柔和な目元が特徴のサウジアラビアのムハンマド皇太子だが、政府は数十人の王族や閣僚や投資家を反汚職の名目で一斉に拘束した。強権的。優しそうな瞳に騙されそうになるが、人は見た目が9割でないことの事例である。

Wednesday, November 8

アジア各国の歴訪をトランプ大統領が普通にこなしておりつまらない。不規則発言を求む。

ところで、相も変わらずアメリカの貿易赤字を喧伝するトランプだが、ケインズ『雇用、利子および貨幣の一般理論』(間宮陽介/訳、岩波文庫)を読んでいたら貿易収支にかんする言及に出くわす。1936年に執筆されたトランプ批判。

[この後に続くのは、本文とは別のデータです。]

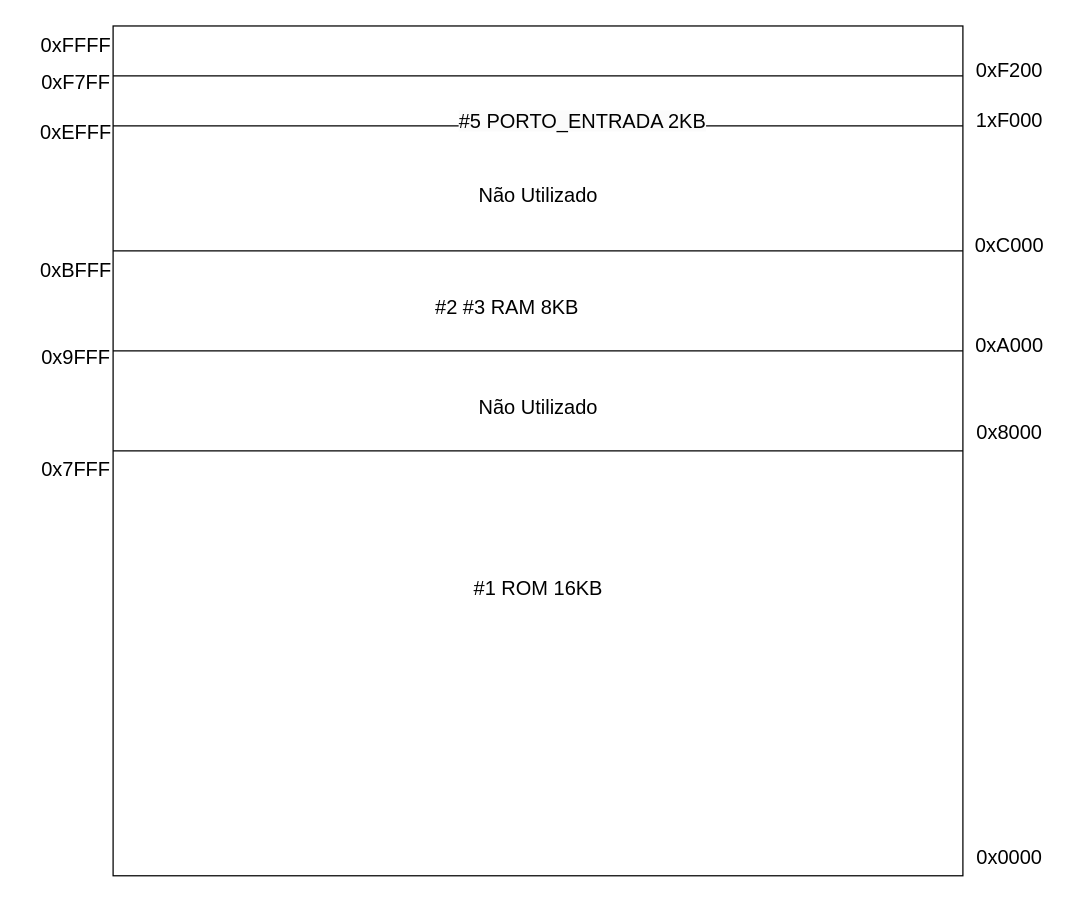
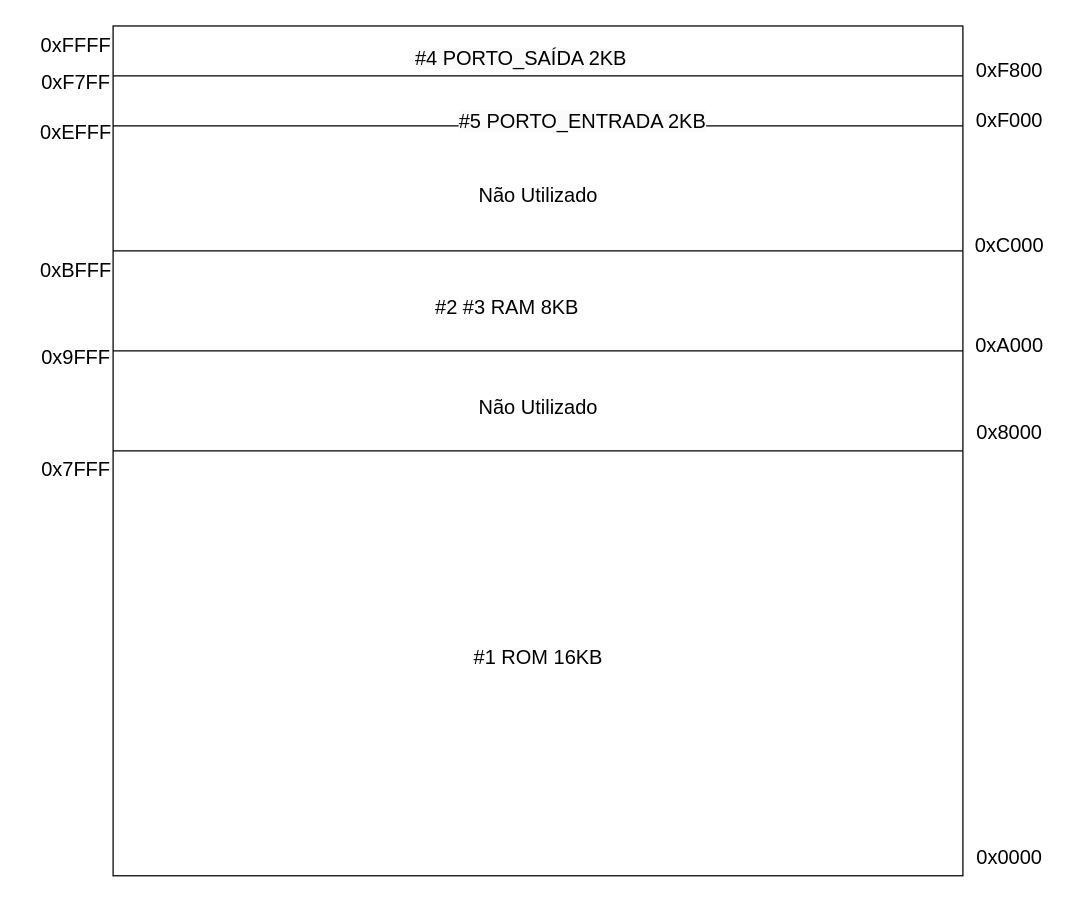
  <mxCell id="0" />
  <mxCell id="1" parent="0" />
  <mxCell id="2" value="" style="whiteSpace=wrap;html=1;aspect=fixed;fontSize=16;" parent="1" vertex="1"><mxGeometry x="90" y="20" width="680" height="680" as="geometry" /></mxCell>
  <mxCell id="3" value="" style="endArrow=none;html=1;rounded=0;fontSize=12;startSize=8;endSize=8;curved=1;entryX=1;entryY=0.5;entryDx=0;entryDy=0;exitX=0;exitY=0.5;exitDx=0;exitDy=0;" parent="1" source="2" target="2" edge="1"><mxGeometry width="50" height="50" relative="1" as="geometry"><mxPoint x="160" y="170" as="sourcePoint" /><mxPoint x="210" y="120" as="targetPoint" /></mxGeometry></mxCell>
  <mxCell id="4" value="0x0000" style="text;html=1;align=center;verticalAlign=middle;resizable=0;points=[];autosize=1;strokeColor=none;fillColor=none;fontSize=16;" parent="1" vertex="1"><mxGeometry x="767" y="670" width="80" height="30" as="geometry" /></mxCell>
  <mxCell id="5" value="0xFFFF" style="text;html=1;align=center;verticalAlign=middle;resizable=0;points=[];autosize=1;strokeColor=none;fillColor=none;fontSize=16;" parent="1" vertex="1"><mxGeometry y="20" width="80" height="30" as="geometry" x="20" /></mxCell>
  <mxCell id="6" value="0x7FFF" style="text;html=1;align=center;verticalAlign=middle;resizable=0;points=[];autosize=1;strokeColor=none;fillColor=none;fontSize=16;" parent="1" vertex="1"><mxGeometry y="360" width="80" height="30" as="geometry" x="20" /></mxCell>
  <mxCell id="7" value="" style="endArrow=none;html=1;rounded=0;fontSize=12;startSize=8;endSize=8;curved=1;" edge="1" parent="1"><mxGeometry width="50" height="50" relative="1" as="geometry"><mxPoint x="90" y="200" as="sourcePoint" /><mxPoint x="770" y="200" as="targetPoint" /></mxGeometry></mxCell>
- <mxCell id="8" value="#1 ROM 16KB" style="text;html=1;align=center;verticalAlign=middle;resizable=0;points=[];autosize=1;strokeColor=none;fillColor=none;fontSize=16;" vertex="1" parent="1"><mxGeometry x="365" y="455" width="130" height="30" as="geometry" /></mxCell>
+ <mxCell id="8" value="#1 ROM 16KB" style="text;html=1;align=center;verticalAlign=middle;resizable=0;points=[];autosize=1;strokeColor=none;fillColor=none;fontSize=16;" vertex="1" parent="1"><mxGeometry x="365" y="510" width="130" height="30" as="geometry" /></mxCell>
  <mxCell id="9" value="0x8000" style="text;html=1;align=center;verticalAlign=middle;resizable=0;points=[];autosize=1;strokeColor=none;fillColor=none;fontSize=16;" vertex="1" parent="1"><mxGeometry x="767" y="330" width="80" height="30" as="geometry" /></mxCell>
  <mxCell id="10" value="" style="endArrow=none;html=1;rounded=0;fontSize=12;startSize=8;endSize=8;curved=1;" edge="1" parent="1"><mxGeometry width="50" height="50" relative="1" as="geometry"><mxPoint x="90" y="280" as="sourcePoint" /><mxPoint x="770" y="280" as="targetPoint" /></mxGeometry></mxCell>
  <mxCell id="11" value="0xA000" style="text;html=1;align=center;verticalAlign=middle;resizable=0;points=[];autosize=1;strokeColor=none;fillColor=none;fontSize=16;" vertex="1" parent="1"><mxGeometry x="767" y="260" width="80" height="30" as="geometry" /></mxCell>
  <mxCell id="12" value="0xBFFF" style="text;html=1;align=center;verticalAlign=middle;resizable=0;points=[];autosize=1;strokeColor=none;fillColor=none;fontSize=16;" vertex="1" parent="1"><mxGeometry y="200" width="80" height="30" as="geometry" x="20" /></mxCell>
  <mxCell id="13" value="#2 #3 RAM 8KB" style="text;html=1;align=center;verticalAlign=middle;resizable=0;points=[];autosize=1;strokeColor=none;fillColor=none;fontSize=16;" vertex="1" parent="1"><mxGeometry x="335" y="230" width="140" height="30" as="geometry" /></mxCell>
  <mxCell id="14" value="Não Utilizado" style="text;html=1;align=center;verticalAlign=middle;resizable=0;points=[];autosize=1;strokeColor=none;fillColor=none;fontSize=16;" vertex="1" parent="1"><mxGeometry x="370" y="140" width="120" height="30" as="geometry" /></mxCell>
  <mxCell id="15" value="" style="endArrow=none;html=1;rounded=0;fontSize=12;startSize=8;endSize=8;curved=1;" edge="1" parent="1"><mxGeometry width="50" height="50" relative="1" as="geometry"><mxPoint x="90" y="100" as="sourcePoint" /><mxPoint x="770" y="100" as="targetPoint" /></mxGeometry></mxCell>
  <mxCell id="16" value="" style="endArrow=none;html=1;rounded=0;fontSize=12;startSize=8;endSize=8;curved=1;" edge="1" parent="1"><mxGeometry width="50" height="50" relative="1" as="geometry"><mxPoint x="90" y="60" as="sourcePoint" /><mxPoint x="770" y="60" as="targetPoint" /></mxGeometry></mxCell>
+ <mxCell id="17" value="&lt;span style=&quot;color: rgb(0, 0, 0); font-family: Helvetica; font-size: 16px; font-style: normal; font-variant-ligatures: normal; font-variant-caps: normal; font-weight: 400; letter-spacing: normal; orphans: 2; text-align: center; text-indent: 0px; text-transform: none; widows: 2; word-spacing: 0px; -webkit-text-stroke-width: 0px; background-color: rgb(251, 251, 251); text-decoration-thickness: initial; text-decoration-style: initial; text-decoration-color: initial; float: none; display: inline !important;&quot;&gt;#4 PORTO_SAÍDA 2KB&lt;/span&gt;" style="text;whiteSpace=wrap;html=1;fontSize=16;fontFamily=Helvetica;fontColor=default;" vertex="1" parent="1"><mxGeometry x="330" y="30" width="200" height="40" as="geometry" /></mxCell>
  <mxCell id="18" value="&lt;span style=&quot;color: rgb(0, 0, 0); font-family: Helvetica; font-size: 16px; font-style: normal; font-variant-ligatures: normal; font-variant-caps: normal; font-weight: 400; letter-spacing: normal; orphans: 2; text-align: center; text-indent: 0px; text-transform: none; widows: 2; word-spacing: 0px; -webkit-text-stroke-width: 0px; background-color: rgb(251, 251, 251); text-decoration-thickness: initial; text-decoration-style: initial; text-decoration-color: initial; float: none; display: inline !important;&quot;&gt;#5 PORTO_ENTRADA 2KB&lt;/span&gt;" style="text;whiteSpace=wrap;html=1;fontSize=16;fontFamily=Helvetica;fontColor=default;" vertex="1" parent="1"><mxGeometry x="365" y="80" width="200" height="40" as="geometry" /></mxCell>
  <mxCell id="19" value="0xF7FF" style="text;html=1;align=center;verticalAlign=middle;resizable=0;points=[];autosize=1;strokeColor=none;fillColor=none;fontSize=16;" vertex="1" parent="1"><mxGeometry y="50" width="80" height="30" as="geometry" x="20" /></mxCell>
- <mxCell id="20" value="1xF000" style="text;html=1;align=center;verticalAlign=middle;resizable=0;points=[];autosize=1;strokeColor=none;fillColor=none;fontSize=16;" vertex="1" parent="1"><mxGeometry x="767" y="80" width="80" height="30" as="geometry" /></mxCell>
- <mxCell id="21" value="0xF200" style="text;html=1;align=center;verticalAlign=middle;resizable=0;points=[];autosize=1;strokeColor=none;fillColor=none;fontSize=16;" vertex="1" parent="1"><mxGeometry x="767" y="40" width="80" height="30" as="geometry" /></mxCell>
+ <mxCell id="20" value="0xF000" style="text;html=1;align=center;verticalAlign=middle;resizable=0;points=[];autosize=1;strokeColor=none;fillColor=none;fontSize=16;" vertex="1" parent="1"><mxGeometry x="767" y="80" width="80" height="30" as="geometry" /></mxCell>
+ <mxCell id="21" value="0xF800" style="text;html=1;align=center;verticalAlign=middle;resizable=0;points=[];autosize=1;strokeColor=none;fillColor=none;fontSize=16;" vertex="1" parent="1"><mxGeometry x="767" y="40" width="80" height="30" as="geometry" /></mxCell>
  <mxCell id="22" value="Não Utilizado" style="text;html=1;align=center;verticalAlign=middle;resizable=0;points=[];autosize=1;strokeColor=none;fillColor=none;fontSize=16;" vertex="1" parent="1"><mxGeometry x="370" y="310" width="120" height="30" as="geometry" /></mxCell>
  <mxCell id="23" value="0x9FFF" style="text;html=1;align=center;verticalAlign=middle;resizable=0;points=[];autosize=1;strokeColor=none;fillColor=none;fontSize=16;" vertex="1" parent="1"><mxGeometry y="270" width="80" height="30" as="geometry" x="20" /></mxCell>
  <mxCell id="24" value="0xC000" style="text;html=1;align=center;verticalAlign=middle;resizable=0;points=[];autosize=1;strokeColor=none;fillColor=none;fontSize=16;" vertex="1" parent="1"><mxGeometry x="767" y="180" width="80" height="30" as="geometry" /></mxCell>
  <mxCell id="25" value="0xEFFF" style="text;html=1;align=center;verticalAlign=middle;resizable=0;points=[];autosize=1;strokeColor=none;fillColor=none;fontSize=16;" vertex="1" parent="1"><mxGeometry y="90" width="80" height="30" as="geometry" x="20" /></mxCell>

およそ200年ものあいだ、経済学者も実務家たちも、貿易収支黒字国には特別の利益があり、収支が赤字になると、とりわけその赤字が貴金属類の流出を帰結する場合には、重大な危険をもたらす、という考えになんの疑問も抱かなかった。けれどもこの100年というもの、ずいぶん意見が多様化している。たいていの国の政治家や実務家は、その大多数が相変わらずこの古めかしい教義の信奉者であるし、イギリス、反対の見解の発祥の地であるイギリスにおいてさえ、彼らの約半数がそうである。しかるにほとんどすべての経済学者が、この問題に対する懸念は、ごく目先のことを考えるのではないかぎり、全くの杞憂にすぎないと考えている。外国貿易の仕組みは自己調整的であり、それに介入しようとする試みは単に無益であるばかりか、そのように試みる国々をたいそう貧困にする、なぜなら国際分業の利益を奪い取るから、というのがその理由である。

Thursday, November 9

歴史を俯瞰すれば猟奇的な殺人事件は稀に発生するものなので、このたびの神奈川県座間市での事件自体にさしたる驚きはなく、今後の「対策」を講じることも無駄でしかないと思うが、報道を概観するなかでひとつ目がいったのは、容疑者が一人目の遺体切断には三日かかったが二人目以降は一日でできるようになったと供述しているらしいことだ。凄惨な状況においても「生産性の向上」を発揮することに人間の不気味さを感じる。

Friday, November 10

会社帰りに「TOMORROWLAND」で冬のコートを買う。選んで試着してから購入までおよそ5分強という、店員に驚かれる決断の早さ。当初の予定では家に帰って食事のつもりが、紆余曲折あって品川の「AUX BACCHANALES」で夕食をとる。ステーキと赤ワイン。

Saturday, November 11

ファッション魂あふれる女子力を補給するために、『CLUÉL』12月号(ザ・ブックス パブリッシング)と『FUDGE』12月号(三栄書房)を読む。しかし女子力を補給しなければならない理由は特になく、そもそも女子じゃない。もっともファッション雑誌をぱらぱらとめくる行為は、それだけで愉悦である。

Sunday, November 12

成瀬巳喜男の『山の音』(1954年)で山村聰と原節子が歩いていた場所を思い起こしながら、紅葉する樹々を見るために新宿御苑を歩く。落葉を踏みながら苑内をぐるっと散歩。

昼食どきになったので、御苑近くの「curry草枕」でカレーを食べる。スパイスの効いたカレーを頬張りながら、カレー店とラーメン店は似ているなと思った。人気店は行列ができる。行列ができても回転は早い。大抵おっさん客がいる。食後、みんな鼻をかむ。

ルミネ10%オフに参戦するために、Newomanおよびルミネ新宿およびルミネ有楽町をまわって、衣料品の買いもの。夜、イトシアの「響」で夕食。